Stored dataset entries:
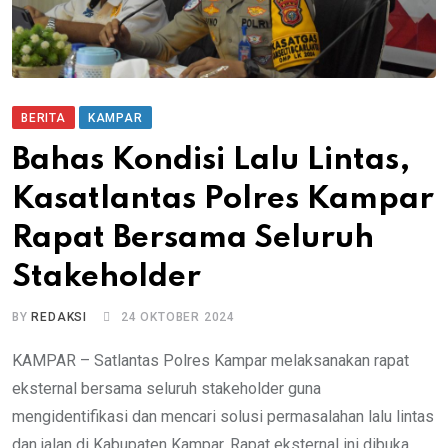
BERITA
KAMPAR
Bahas Kondisi Lalu Lintas,
Kasatlantas Polres Kampar
Rapat Bersama Seluruh
Stakeholder
BY
REDAKSI
24 OKTOBER 2024
KAMPAR – Satlantas Polres Kampar melaksanakan rapat
eksternal bersama seluruh stakeholder guna
mengidentifikasi dan mencari solusi permasalahan lalu lintas
dan jalan di Kabupaten Kampar. Rapat eksternal ini dibuka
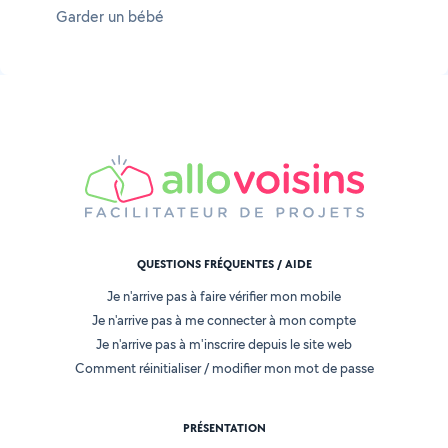
Garder un bébé
QUESTIONS FRÉQUENTES / AIDE
Je n'arrive pas à faire vérifier mon mobile
Je n'arrive pas à me connecter à mon compte
Je n'arrive pas à m'inscrire depuis le site web
Comment réinitialiser / modifier mon mot de passe
PRÉSENTATION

[THE PROBLEM] Retype the text of all the entries above word for word, leaving the pictures out of your answer.

[RESPONSE FOR THIS EXERCISE]
BERITA
KAMPAR
Bahas Kondisi Lalu Lintas,
Kasatlantas Polres Kampar
Rapat Bersama Seluruh
Stakeholder
BY
REDAKSI
24 OKTOBER 2024
KAMPAR – Satlantas Polres Kampar melaksanakan rapat
eksternal bersama seluruh stakeholder guna
mengidentifikasi dan mencari solusi permasalahan lalu lintas
dan jalan di Kabupaten Kampar. Rapat eksternal ini dibuka
Garder un bébé
QUESTIONS FRÉQUENTES / AIDE
Je n'arrive pas à faire vérifier mon mobile
Je n'arrive pas à me connecter à mon compte
Je n'arrive pas à m'inscrire depuis le site web
Comment réinitialiser / modifier mon mot de passe
PRÉSENTATION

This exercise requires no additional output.